» Task item:
Check every line below for the word "کرتے" and show those that hold it.

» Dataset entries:
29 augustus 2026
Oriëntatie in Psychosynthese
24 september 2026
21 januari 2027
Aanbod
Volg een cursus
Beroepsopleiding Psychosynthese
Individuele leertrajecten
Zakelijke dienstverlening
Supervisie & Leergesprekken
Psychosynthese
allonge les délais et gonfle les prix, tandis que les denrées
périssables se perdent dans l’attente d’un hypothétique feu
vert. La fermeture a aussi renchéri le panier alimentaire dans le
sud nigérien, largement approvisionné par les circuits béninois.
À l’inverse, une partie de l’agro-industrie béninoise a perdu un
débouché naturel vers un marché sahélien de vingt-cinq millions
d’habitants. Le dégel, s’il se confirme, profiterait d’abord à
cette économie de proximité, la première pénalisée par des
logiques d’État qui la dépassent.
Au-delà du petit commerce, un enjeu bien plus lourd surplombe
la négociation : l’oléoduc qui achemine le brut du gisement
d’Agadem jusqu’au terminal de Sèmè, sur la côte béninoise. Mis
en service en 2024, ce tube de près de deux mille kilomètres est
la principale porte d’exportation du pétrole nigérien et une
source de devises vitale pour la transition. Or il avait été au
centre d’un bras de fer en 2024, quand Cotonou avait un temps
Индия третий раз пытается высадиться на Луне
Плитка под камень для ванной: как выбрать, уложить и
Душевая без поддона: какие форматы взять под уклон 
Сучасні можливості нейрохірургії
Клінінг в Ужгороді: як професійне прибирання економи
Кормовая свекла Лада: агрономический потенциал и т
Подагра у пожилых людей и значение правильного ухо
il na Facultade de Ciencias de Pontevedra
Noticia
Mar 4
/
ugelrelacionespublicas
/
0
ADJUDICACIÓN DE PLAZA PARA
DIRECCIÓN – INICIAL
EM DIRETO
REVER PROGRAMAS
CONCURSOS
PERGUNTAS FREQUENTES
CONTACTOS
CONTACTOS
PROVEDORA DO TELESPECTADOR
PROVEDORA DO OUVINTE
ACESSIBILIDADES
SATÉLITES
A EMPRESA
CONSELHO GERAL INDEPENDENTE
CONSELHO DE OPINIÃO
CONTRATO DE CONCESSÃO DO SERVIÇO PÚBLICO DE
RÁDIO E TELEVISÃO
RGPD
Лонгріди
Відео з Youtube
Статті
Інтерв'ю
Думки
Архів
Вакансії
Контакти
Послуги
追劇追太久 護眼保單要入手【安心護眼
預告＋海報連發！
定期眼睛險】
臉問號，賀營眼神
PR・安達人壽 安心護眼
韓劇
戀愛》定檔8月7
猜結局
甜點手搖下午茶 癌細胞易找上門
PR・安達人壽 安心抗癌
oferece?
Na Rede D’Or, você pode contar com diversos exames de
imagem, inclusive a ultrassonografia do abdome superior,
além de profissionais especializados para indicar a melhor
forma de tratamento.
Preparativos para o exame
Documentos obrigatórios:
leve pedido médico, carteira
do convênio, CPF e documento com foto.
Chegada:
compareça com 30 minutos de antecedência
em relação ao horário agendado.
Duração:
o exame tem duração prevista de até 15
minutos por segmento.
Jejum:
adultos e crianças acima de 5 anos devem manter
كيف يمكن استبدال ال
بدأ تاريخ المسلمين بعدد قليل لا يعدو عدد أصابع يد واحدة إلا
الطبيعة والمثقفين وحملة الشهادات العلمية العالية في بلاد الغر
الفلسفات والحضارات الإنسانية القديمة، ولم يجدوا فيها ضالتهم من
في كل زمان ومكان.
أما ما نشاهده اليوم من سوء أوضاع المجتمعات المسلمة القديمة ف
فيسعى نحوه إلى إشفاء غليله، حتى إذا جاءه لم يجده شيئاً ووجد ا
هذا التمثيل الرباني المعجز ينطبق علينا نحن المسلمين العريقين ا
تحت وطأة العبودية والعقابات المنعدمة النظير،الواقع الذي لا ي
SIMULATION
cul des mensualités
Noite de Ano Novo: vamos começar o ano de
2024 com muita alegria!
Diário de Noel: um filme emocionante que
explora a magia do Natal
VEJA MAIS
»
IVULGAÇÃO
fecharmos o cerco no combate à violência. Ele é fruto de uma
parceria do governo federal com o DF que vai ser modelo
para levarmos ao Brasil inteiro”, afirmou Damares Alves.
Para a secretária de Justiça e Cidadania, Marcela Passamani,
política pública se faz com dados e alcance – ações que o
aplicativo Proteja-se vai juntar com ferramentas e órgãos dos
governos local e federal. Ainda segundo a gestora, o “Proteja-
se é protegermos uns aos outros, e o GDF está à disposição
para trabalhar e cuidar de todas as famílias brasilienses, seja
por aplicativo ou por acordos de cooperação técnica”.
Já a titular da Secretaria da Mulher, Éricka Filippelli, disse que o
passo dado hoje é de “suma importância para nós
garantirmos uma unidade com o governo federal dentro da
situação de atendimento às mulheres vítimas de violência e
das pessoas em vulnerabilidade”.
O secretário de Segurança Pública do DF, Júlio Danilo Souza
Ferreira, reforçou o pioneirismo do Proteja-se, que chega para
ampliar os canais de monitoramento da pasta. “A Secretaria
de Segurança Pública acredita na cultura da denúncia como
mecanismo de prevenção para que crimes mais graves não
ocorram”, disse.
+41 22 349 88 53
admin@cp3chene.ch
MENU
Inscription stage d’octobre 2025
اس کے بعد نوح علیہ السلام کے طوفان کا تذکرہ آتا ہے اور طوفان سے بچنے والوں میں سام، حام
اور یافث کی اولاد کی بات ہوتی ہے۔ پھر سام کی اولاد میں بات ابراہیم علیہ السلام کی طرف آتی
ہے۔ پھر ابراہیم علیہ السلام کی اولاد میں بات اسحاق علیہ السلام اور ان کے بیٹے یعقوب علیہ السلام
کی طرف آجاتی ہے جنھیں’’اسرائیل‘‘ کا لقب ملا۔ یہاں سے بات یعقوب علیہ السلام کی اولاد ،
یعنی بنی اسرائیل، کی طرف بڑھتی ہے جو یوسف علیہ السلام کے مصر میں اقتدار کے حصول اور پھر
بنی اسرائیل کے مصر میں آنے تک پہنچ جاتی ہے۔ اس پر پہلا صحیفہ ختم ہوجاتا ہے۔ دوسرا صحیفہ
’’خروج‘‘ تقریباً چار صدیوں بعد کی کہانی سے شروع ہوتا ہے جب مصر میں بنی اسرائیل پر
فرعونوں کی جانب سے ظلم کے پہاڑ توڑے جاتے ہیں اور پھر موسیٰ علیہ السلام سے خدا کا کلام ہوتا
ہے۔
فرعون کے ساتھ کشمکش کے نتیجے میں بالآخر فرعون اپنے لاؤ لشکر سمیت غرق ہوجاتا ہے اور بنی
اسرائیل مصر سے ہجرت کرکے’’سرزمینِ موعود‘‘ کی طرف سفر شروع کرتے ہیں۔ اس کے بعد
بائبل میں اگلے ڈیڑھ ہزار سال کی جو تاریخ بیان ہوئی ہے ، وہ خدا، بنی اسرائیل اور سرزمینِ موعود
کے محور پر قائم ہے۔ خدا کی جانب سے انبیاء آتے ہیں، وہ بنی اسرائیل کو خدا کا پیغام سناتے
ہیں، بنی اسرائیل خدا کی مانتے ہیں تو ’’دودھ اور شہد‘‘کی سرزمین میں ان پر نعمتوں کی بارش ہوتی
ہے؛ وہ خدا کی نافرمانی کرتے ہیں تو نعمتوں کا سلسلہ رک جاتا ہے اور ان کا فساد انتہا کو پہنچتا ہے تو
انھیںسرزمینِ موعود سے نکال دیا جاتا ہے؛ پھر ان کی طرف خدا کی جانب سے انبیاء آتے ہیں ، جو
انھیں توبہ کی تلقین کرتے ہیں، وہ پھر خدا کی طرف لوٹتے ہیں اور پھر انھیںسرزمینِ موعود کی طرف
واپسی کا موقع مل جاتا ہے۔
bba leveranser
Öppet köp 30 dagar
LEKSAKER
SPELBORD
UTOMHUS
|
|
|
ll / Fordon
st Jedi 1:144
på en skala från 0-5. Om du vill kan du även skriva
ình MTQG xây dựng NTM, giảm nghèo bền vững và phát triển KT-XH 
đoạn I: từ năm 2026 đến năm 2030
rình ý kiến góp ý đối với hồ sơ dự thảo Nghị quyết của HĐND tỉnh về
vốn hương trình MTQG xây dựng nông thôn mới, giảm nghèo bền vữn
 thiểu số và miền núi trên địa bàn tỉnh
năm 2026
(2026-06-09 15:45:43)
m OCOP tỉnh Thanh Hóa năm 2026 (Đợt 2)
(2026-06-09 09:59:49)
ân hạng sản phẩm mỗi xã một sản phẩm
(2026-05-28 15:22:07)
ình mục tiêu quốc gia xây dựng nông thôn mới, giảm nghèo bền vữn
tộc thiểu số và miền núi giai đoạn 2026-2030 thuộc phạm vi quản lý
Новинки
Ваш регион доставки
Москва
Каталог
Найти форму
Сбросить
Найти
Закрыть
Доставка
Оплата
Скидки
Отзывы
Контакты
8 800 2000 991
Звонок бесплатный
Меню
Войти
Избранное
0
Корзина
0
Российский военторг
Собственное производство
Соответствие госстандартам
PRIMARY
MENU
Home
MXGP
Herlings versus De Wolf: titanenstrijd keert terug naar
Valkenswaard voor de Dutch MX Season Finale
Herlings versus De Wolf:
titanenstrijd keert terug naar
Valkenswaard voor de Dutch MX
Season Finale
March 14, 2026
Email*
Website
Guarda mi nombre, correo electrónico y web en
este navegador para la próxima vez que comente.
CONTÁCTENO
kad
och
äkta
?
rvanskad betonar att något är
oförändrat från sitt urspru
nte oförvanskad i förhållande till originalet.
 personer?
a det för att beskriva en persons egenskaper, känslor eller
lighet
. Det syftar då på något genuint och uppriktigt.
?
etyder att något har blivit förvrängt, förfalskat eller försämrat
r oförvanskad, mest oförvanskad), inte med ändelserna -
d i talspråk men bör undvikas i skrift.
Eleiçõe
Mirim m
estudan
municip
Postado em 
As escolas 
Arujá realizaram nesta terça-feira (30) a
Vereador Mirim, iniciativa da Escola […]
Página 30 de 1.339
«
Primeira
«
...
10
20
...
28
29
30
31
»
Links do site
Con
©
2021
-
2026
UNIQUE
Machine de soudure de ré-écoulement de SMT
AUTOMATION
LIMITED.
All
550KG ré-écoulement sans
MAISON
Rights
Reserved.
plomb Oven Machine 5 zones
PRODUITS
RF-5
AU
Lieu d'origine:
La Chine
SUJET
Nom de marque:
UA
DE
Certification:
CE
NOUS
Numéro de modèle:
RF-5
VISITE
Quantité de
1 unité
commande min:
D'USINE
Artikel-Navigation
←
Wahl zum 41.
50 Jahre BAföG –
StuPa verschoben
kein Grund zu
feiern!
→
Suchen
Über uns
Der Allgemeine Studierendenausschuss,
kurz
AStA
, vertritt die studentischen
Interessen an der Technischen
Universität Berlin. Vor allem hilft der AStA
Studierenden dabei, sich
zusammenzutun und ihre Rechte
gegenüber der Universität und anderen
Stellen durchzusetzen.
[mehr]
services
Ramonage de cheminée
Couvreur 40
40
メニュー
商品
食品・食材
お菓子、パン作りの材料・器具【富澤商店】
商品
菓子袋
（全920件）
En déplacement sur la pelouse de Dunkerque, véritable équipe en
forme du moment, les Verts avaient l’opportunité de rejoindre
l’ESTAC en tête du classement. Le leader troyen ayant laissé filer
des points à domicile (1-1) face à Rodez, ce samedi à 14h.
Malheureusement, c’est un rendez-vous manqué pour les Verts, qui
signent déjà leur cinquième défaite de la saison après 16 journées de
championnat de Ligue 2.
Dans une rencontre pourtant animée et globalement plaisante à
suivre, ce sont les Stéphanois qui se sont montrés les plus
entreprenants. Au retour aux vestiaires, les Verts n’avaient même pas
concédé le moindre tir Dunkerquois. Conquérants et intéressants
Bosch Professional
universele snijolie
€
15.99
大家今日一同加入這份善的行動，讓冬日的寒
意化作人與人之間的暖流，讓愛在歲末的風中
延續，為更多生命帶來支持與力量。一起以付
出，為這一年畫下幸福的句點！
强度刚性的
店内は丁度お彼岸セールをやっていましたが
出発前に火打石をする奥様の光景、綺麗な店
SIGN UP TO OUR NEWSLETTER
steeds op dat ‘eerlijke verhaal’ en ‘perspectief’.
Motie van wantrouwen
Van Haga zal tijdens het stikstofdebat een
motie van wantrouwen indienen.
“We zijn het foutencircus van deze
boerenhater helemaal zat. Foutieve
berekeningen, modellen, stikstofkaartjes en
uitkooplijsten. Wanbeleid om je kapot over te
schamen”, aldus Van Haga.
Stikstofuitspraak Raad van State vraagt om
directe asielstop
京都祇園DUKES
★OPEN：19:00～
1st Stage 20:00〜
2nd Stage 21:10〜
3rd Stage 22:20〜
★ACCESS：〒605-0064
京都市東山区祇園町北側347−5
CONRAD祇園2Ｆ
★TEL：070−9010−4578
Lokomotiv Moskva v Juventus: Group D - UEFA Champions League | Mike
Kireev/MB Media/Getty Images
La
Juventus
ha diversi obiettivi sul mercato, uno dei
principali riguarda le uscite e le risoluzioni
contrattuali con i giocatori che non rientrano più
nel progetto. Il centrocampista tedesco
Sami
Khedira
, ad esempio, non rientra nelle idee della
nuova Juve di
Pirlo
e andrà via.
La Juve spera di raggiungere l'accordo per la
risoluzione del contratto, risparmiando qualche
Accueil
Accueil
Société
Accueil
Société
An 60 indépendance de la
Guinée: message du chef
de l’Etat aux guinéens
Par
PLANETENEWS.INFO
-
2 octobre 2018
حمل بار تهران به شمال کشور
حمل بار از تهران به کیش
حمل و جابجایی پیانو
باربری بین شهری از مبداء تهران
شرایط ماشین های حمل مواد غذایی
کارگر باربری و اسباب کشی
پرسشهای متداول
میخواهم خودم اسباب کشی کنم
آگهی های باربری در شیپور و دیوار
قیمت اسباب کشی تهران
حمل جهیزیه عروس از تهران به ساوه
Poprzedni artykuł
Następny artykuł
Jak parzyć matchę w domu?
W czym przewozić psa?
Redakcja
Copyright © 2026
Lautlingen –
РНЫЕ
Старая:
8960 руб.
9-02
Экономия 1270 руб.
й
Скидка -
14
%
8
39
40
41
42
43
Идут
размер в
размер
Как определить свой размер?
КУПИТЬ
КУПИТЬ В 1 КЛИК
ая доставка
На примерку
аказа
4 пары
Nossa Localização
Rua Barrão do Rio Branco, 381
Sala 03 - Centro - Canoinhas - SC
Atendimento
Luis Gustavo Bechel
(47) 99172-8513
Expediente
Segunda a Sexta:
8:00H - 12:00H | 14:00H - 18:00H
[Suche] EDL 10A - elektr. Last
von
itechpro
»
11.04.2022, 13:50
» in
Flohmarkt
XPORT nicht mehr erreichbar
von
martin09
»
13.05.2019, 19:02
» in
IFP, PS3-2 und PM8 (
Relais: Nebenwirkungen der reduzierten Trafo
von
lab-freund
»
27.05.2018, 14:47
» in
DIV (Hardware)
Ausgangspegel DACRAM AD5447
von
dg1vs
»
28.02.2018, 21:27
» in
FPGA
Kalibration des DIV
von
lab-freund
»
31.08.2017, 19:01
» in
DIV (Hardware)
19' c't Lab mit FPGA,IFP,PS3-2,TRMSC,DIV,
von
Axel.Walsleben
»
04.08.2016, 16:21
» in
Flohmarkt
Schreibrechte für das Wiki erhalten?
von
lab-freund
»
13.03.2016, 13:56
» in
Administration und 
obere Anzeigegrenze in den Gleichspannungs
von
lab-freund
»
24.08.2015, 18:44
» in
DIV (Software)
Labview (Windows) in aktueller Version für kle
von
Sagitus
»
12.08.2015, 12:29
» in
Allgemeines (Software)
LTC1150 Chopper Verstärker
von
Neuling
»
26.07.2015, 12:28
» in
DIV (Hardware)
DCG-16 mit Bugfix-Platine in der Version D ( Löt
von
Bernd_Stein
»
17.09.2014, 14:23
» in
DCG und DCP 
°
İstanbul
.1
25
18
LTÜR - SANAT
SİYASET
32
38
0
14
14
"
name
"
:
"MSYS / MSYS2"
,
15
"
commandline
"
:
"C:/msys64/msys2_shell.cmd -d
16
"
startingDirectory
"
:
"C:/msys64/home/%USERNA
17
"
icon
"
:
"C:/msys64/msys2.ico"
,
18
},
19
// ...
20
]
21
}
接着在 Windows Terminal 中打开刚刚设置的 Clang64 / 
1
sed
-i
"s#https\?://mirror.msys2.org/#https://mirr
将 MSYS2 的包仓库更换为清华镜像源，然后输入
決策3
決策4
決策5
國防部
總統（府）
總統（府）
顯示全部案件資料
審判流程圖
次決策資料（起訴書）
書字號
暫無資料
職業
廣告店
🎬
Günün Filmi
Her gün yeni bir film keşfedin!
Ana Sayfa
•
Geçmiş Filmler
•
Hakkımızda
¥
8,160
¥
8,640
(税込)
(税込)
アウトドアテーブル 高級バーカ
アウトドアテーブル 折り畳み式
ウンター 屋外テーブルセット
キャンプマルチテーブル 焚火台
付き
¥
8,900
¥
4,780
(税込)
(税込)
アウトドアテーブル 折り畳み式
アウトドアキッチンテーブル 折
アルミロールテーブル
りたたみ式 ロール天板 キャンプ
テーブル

» Expected answer:
اسرائیل مصر سے ہجرت کرکے’’سرزمینِ موعود‘‘ کی طرف سفر شروع کرتے ہیں۔ اس کے بعد
ہے؛ وہ خدا کی نافرمانی کرتے ہیں تو نعمتوں کا سلسلہ رک جاتا ہے اور ان کا فساد انتہا کو پہنچتا ہے تو
انھیں توبہ کی تلقین کرتے ہیں، وہ پھر خدا کی طرف لوٹتے ہیں اور پھر انھیںسرزمینِ موعود کی طرف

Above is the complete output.